Records taken from a dataset
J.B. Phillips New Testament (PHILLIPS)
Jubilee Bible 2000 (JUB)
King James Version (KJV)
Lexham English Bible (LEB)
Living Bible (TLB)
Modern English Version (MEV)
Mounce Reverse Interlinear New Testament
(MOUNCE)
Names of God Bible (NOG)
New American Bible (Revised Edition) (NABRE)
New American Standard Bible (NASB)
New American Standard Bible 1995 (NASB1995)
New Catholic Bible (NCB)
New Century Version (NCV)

_WHAT THIS TASK INVOLVES:_ Print every line of the listing above without changing anything.

_ANSWER:_
J.B. Phillips New Testament (PHILLIPS)
Jubilee Bible 2000 (JUB)
King James Version (KJV)
Lexham English Bible (LEB)
Living Bible (TLB)
Modern English Version (MEV)
Mounce Reverse Interlinear New Testament
(MOUNCE)
Names of God Bible (NOG)
New American Bible (Revised Edition) (NABRE)
New American Standard Bible (NASB)
New American Standard Bible 1995 (NASB1995)
New Catholic Bible (NCB)
New Century Version (NCV)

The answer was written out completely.